Consigna escrita
Continúa el texto sobre la diferencia entre oír y escuchar a partir de su última oración.

======== Texto proporcionado ========

Mensaje del Área
Oír, escuchar y actuar
Cuentan que dos amigos caminaban por la vereda de una calle bulliciosa, cuando uno le pregunto al otro:
“¿Escuchas el Cri-Cri de ese grillo?”.
El amigo respondió: “¿Bromeas? Con esa bulla, ¿quién podría escuchar algo así?”.
Unos pasos más adelante vieron al grillo que estaba sobre la rama de un árbol.
“¡Es increíble!” dijo el amigo “! “¡Tienes un oído sobrehumano!”.
El primero respondió: “Mi oído es tan normal como el tuyo. Observa”.
En ese momento, lanzo unas monedas al suelo y todas las personas que estaban a diez metros a la redonda voltearon para ver de dónde provenía el tintineante sonido.
El amigo concluyo diciendo: “Como ves, todo depende de lo que uno escoge escuchar”1.
Esta simple historia nos introduce a un concepto sumamente importante si lo asociamos al desarrollo espiritual.
Descubramos el significado de oír y escuchar.
Escuchar: La raíz se distingue en el verbo en latín auscultāre, postulando la idea de inclinar la oreja, combinando los componentes latinos auricŭla, interpretado como oreja, y el verbo inclināre, entendido como inclinar. De esta manera, escuchamos algo cuando prestamos atención a cualquier tipo de sonido, ya sea un mensaje expresado con palabras o un ruido que pueda suponer una significación.
Oír: El sentido del oído nos permite captar los sonidos a nuestro alrededor. Sin embargo, no toda la información es percibida de la misma manera, ya que a veces escuchamos y a veces oímos. El verbo oír procede del latín audīre2.
Los verbos que empleamos para estas dos acciones, escuchar y oír, pueden parecer equivalentes, pero en realidad no lo son. En la acción de oír no hay ninguna intencionalidad por parte del sujeto, ya que el sonido que se percibe es captado porque el aparato auditivo se encuentra sano. En otras palabras, la diferencia entre escuchar y oír depende de la actitud del individuo.

======== Lista de registros ========

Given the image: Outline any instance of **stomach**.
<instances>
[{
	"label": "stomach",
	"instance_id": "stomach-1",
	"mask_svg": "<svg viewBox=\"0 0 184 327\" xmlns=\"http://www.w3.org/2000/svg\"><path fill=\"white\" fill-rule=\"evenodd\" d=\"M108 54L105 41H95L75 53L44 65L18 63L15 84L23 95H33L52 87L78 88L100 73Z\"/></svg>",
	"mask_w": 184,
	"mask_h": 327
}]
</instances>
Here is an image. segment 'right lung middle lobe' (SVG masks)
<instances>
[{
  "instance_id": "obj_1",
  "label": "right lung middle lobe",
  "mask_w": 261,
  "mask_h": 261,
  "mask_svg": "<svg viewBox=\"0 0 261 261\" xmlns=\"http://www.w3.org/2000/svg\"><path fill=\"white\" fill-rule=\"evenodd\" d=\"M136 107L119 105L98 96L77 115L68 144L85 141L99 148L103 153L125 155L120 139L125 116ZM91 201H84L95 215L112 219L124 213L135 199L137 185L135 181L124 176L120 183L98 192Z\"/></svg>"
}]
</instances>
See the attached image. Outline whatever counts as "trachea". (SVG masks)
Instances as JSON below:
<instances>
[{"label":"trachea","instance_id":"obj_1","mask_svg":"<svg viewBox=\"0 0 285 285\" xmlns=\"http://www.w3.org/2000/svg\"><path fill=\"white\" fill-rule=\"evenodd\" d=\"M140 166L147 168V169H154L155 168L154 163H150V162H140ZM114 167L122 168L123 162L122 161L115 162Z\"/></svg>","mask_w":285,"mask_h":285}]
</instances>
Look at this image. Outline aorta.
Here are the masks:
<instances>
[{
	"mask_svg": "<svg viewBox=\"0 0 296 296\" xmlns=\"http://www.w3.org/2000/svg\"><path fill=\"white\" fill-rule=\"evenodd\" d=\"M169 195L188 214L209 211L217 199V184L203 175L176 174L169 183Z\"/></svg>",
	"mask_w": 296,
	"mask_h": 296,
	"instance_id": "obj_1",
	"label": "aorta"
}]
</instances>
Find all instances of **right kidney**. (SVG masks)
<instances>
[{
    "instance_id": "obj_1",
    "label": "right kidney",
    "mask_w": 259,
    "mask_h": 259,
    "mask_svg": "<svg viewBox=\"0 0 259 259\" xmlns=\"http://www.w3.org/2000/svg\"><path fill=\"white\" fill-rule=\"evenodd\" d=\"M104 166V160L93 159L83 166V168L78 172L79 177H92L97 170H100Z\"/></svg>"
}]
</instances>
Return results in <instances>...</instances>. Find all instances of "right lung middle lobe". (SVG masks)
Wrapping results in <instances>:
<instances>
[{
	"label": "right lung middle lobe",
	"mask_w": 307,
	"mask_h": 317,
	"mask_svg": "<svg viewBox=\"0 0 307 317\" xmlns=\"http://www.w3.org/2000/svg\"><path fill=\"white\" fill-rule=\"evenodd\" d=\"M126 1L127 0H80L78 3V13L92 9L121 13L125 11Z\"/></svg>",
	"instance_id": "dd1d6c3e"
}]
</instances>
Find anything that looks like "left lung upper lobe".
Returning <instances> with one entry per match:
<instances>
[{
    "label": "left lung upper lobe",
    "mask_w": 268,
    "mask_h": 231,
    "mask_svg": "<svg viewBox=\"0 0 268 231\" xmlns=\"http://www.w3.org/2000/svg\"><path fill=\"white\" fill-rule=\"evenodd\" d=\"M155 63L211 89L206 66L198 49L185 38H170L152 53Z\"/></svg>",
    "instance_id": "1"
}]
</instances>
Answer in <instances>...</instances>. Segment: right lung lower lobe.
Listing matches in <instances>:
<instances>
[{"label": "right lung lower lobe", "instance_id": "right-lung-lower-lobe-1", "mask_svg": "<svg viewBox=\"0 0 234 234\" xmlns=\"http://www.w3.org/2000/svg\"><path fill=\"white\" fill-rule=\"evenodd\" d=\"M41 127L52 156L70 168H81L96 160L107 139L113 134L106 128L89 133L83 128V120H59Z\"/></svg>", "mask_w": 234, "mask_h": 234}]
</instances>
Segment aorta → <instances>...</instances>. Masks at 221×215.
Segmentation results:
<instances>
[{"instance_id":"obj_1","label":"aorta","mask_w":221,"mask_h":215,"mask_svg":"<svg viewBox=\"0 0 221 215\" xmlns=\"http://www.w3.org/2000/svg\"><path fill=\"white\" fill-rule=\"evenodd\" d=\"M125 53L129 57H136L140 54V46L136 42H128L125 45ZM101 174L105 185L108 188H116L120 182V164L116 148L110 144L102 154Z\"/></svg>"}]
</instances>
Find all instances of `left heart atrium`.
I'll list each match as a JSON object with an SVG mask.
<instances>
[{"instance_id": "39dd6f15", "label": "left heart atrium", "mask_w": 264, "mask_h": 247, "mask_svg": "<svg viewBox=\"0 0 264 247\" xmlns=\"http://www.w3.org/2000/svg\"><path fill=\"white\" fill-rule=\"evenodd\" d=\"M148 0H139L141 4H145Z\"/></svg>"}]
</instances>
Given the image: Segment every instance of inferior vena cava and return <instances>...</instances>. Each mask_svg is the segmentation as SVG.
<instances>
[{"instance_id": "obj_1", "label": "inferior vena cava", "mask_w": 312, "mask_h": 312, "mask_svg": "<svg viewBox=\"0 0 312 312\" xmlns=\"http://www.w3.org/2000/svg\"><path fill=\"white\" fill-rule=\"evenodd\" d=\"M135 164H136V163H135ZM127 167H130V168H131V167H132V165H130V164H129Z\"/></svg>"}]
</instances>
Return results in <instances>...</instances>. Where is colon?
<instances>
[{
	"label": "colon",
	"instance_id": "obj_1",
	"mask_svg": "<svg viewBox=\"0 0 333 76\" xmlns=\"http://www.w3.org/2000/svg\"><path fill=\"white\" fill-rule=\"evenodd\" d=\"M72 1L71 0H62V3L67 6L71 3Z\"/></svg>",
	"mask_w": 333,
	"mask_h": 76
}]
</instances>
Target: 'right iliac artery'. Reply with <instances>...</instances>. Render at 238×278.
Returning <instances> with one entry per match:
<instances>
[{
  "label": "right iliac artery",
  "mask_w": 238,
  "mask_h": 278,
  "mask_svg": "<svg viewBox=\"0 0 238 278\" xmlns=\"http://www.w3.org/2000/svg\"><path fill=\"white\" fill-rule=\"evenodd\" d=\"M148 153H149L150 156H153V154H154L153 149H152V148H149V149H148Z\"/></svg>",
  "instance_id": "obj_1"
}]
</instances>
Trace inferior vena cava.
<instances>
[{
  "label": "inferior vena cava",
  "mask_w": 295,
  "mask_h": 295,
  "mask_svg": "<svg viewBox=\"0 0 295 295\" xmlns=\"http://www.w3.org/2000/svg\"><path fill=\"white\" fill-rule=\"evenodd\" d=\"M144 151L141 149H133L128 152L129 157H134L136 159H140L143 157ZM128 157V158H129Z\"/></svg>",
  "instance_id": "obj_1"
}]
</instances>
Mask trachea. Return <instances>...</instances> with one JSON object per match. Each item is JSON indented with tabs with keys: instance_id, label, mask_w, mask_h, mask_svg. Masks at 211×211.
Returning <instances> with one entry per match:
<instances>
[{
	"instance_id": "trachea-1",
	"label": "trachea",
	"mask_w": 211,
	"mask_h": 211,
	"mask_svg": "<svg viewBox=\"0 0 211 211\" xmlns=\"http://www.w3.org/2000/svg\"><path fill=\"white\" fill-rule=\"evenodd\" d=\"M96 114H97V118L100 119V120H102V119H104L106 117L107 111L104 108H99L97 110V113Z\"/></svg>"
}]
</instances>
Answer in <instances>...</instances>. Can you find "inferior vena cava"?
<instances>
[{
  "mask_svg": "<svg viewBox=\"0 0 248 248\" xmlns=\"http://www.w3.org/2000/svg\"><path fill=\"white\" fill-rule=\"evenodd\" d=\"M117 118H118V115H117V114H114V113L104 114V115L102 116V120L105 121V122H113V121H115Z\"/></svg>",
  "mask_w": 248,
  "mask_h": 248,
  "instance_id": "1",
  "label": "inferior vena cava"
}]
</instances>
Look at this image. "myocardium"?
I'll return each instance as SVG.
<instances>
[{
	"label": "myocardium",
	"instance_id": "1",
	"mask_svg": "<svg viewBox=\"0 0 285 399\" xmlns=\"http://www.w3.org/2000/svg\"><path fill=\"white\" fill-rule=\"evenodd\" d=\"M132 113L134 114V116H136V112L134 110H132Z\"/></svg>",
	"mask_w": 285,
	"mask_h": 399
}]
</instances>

========

Ejercicio resuelto
¿Qué aprendemos de las Escrituras respecto a la invitación de escuchar?
Escuchar es un verbo activo, requiere un esfuerzo personal y motiva o conlleva por lo general a una acción.
Un ejemplo de este proceso está en la historia de Felipe el misionero y el etíope. Este hombre leía un pasaje de las Escrituras que no estaba claro para él.
Felipe preguntó si entendía lo que estaba leyendo. El etíope le respondió que no y le pidió que le explicara el significado de dicho pasaje. Quería entender, y a menos que escuchara a alguien que le pudiera explicar y enseñar continuaría en esa obscuridad que proviene de la ignorancia. Al final del encuentro entre Felipe y el etíope, el entendimiento iluminó el alma del eunuco al punto de tomar una acción basada en lo que había escuchado y pidió ser bautizado. La luz y el gozo del Evangelio disiparon la obscuridad de la ignorancia3.
Una hermosa historia del oír y escuchar para entender la encontramos en la visita del Salvador al continente americano.
“Y aconteció que se hallaba reunida una gran multitud del pueblo de Nefi en los alrededores del templo…
Y aconteció que mientras así conversaban, unos con otros, oyeron una voz como si viniera del cielo; y miraron alrededor, porque no entendieron la voz que oyeron; y no era una voz áspera ni una voz fuerte; no obstante, y a pesar de ser una voz suave, penetró hasta lo más profundo de los que la oyeron, de tal modo que no hubo parte de su cuerpo que no hiciera estremecer; sí, les penetró hasta el alma misma, e hizo arder sus corazones.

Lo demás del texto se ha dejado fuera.